The same is true in the emotional and psychological realm. Being able to pause and reflect might arguably be the foundation of any effective therapeutic intervention, the best mechanism of change across the spectrum of human experiences. Learning theorists taught us that it is when we stop learning and review what we have learned that we best integrate it. Even if we feel more productive when we are learning, doing, and taking in information, we actually cannot internalize or apply what we learn or maintain what we create if we do not stop to reflect and check in along the way.


This principle rings true across the spectrum of learning that a life well-lived affords us. When we are literally learning something new, whether in our schooling or professional lives, we must take time to actually take in the new information in order to effectively put it into practice. When a chapter of our lives draws to a close, or when we walk away from an experience, interaction, or moment of inspiration, it is imperative that we stop and think about what we just went through. We must ask ourselves, “What just happened here? What did I learn from this? What do I want to take with me before I launch into the next chapter of my life, head toward the next milestone, forge the next relationship or conquer the next challenge I might be facing?”

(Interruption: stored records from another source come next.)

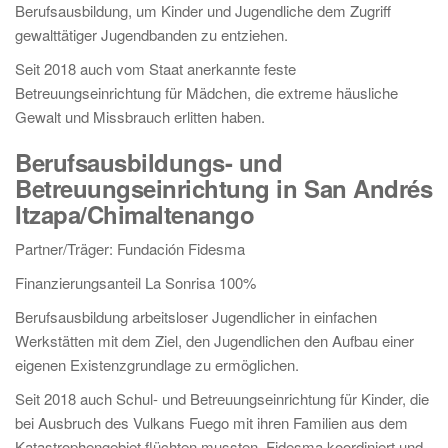
Berufsausbildung, um Kinder und Jugendliche dem Zugriff
gewalttätiger Jugendbanden zu entziehen.
Seit 2018 auch vom Staat anerkannte feste
Betreuungseinrichtung für Mädchen, die extreme häusliche
Gewalt und Missbrauch erlitten haben.
Berufsausbildungs- und
Betreuungseinrichtung in San Andrés
Itzapa/Chimaltenango
Partner/Träger: Fundación Fidesma
Finanzierungsanteil La Sonrisa 100%
Berufsausbildung arbeitsloser Jugendlicher in einfachen
Werkstätten mit dem Ziel, den Jugendlichen den Aufbau einer
eigenen Existenzgrundlage zu ermöglichen.
Seit 2018 auch Schul- und Betreuungseinrichtung für Kinder, die
bei Ausbruch des Vulkans Fuego mit ihren Familien aus dem
Katastrophengebiet flüchten mussten. Fidesma koordiniert und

Pausing to reflect helps us to gain the maximum benefits from the good, the bad, the ugly, and the beautiful of life. Though in the wake of challenging and upsetting periods in our lives, we may feel the urge to run to the next thing and leave our pain behind, it is often crucial that we pause and sit, and allow what comes up in that stillness to teach us, and sometimes, to heal us. And, on the flip side, when we are moving through good things in life, propelled by the momentum of creativity, drive, and motivation, we may not want to pause – we may not want anything to slow us down in the pursuit of the next great thing we hope to accomplish. Yet the power of the pause is unparalleled.


This week, take time to sit in the space between what just was and what is coming next. Reflect, introspect, and give yourself the gift of slowing down and taking in what you are experiencing in order to best learn from and integrate each moment into the larger story of your life.